Mas, sabendo que Maduro propriamente não o escutará, seu apelo foi à população venezuelana. “Vocês têm de determinar, consigo mesmos, se desejam fazer parte de um sistema que está em desacordo com o direito internacional, com toda a diplomacia internacional.”
A referência era à recente decisão da Corte Internacional de Justiça, na sexta (1º), afirmando que Caracas não deveria agir para alterar o status quo de Essequibo. Maduro, no entanto, não tem em seu histórico a tradução de atender às demandas de cortes internacionais.
Nas ruas falando com a população, o presidente usava uma camiseta com o símbolo de um cocar e a frase “One Guyana” (uma Guiana). O apelo era aos fortes laços indígenas do país e especialmente de Essequibo, terra de muitas aldeias.
Chamados pelo regime, venezuelanos vão às urnas para votar em cinco perguntas que querem validar a ideia de declarar que 2/3 do território guianês rico em petróleo serão o novo estado Guiana Essequibo cuja população terá acesso à economia venezuelana. O regime pede por um “5 veces Sí”, um “sim” às cinco questões dispostas nas papeletas.
Caracas argumenta que muitos venezuelanos consideram ilegítimo um acordo do século 19 que deu a região de Essequibo à Guiana e que, portanto, é preciso rever o assunto.
Há 25 anos em Caracas, o analista Phil Gunson, do centro de pesquisas Crisis Group, não espera surpresas. “Não conheço um venezuelano que acredite que Essequino não pertença à Venezuela. Mas uma coisa é crer nisso, outra é ver alguma utilidade nesse referendo.”

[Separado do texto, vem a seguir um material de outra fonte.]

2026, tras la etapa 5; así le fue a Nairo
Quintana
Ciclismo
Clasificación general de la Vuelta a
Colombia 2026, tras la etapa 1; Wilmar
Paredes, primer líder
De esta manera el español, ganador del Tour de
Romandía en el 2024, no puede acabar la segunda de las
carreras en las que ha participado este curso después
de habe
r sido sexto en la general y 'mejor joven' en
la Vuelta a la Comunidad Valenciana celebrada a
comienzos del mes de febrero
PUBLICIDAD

Nas ruas, Gunson diz ter observado fraca movimentação de votantes. Mas tampouco a cifra de participação deve surpreender, diz.
“Interessa muito ao governo inflar as cifras de votação. O voto não é obrigatório, e o governo controla o Conselho Nacional Eleitoral. Não há uma campanha pelo ‘não’ nas urnas, de modo que não haverá testemunhas ou monitoração nos centros de votação”, completa.
“Funcionários públicos também são pressionados a participar por seus superiores. E, bem, a Venezuela é um país de ‘listas negras’. Se você não vota quando o governo exige, isso complica sua vida. A economia está em muito mal estado. Nenhum trabalhador almeja isso.”
Ainda que a votação tenha ocorrido neste domingo, os resultados, segundo Caracas, serão divulgados a partir da próxima sexta-feira (8).
Phil Gunson não vê chances reais de o referendo validar uma invasão territorial do território guianês. Mas sua preocupação está em como essa carta na manga de Maduro será usada pelo chavista durante as eleições de 2024, sobre as quais já há forte descrédito internacional.
“Criar um estado em Essequibo e oferecer nacionalidade são coisas meramente simbólicas, o que preocupa é, no curso da campanha, Maduro seguir jogando gasolina no fogo e abrir incidentes fronteiriços, enfrentamentos militares de menor escala”, avalia.
O analista pondera que conclamar um referendo que mexe com a identidade venezuelana neste momento foi a estratégia do líder para desviar a atenção de seus problemas domésticos, notadamente a asfixia econômica e o sucesso das primárias da oposição que, mesmo perseguida por Caracas, elegeu em outubro o nome de Maria Corina Machado para concorrer à Presidência nas urnas.
Já no que diz respeito à população de Essequibo, diz não ver muitas dúvidas sobre qual o anseio real. “A dúvida é entre seguir em um dos países que mais cresce em todo o mundo, uma espécie de Qatar sul-americano, ou ser levado a um país que está em uma crise humanitária e cuja perspectiva para a economia é apenas encolher.”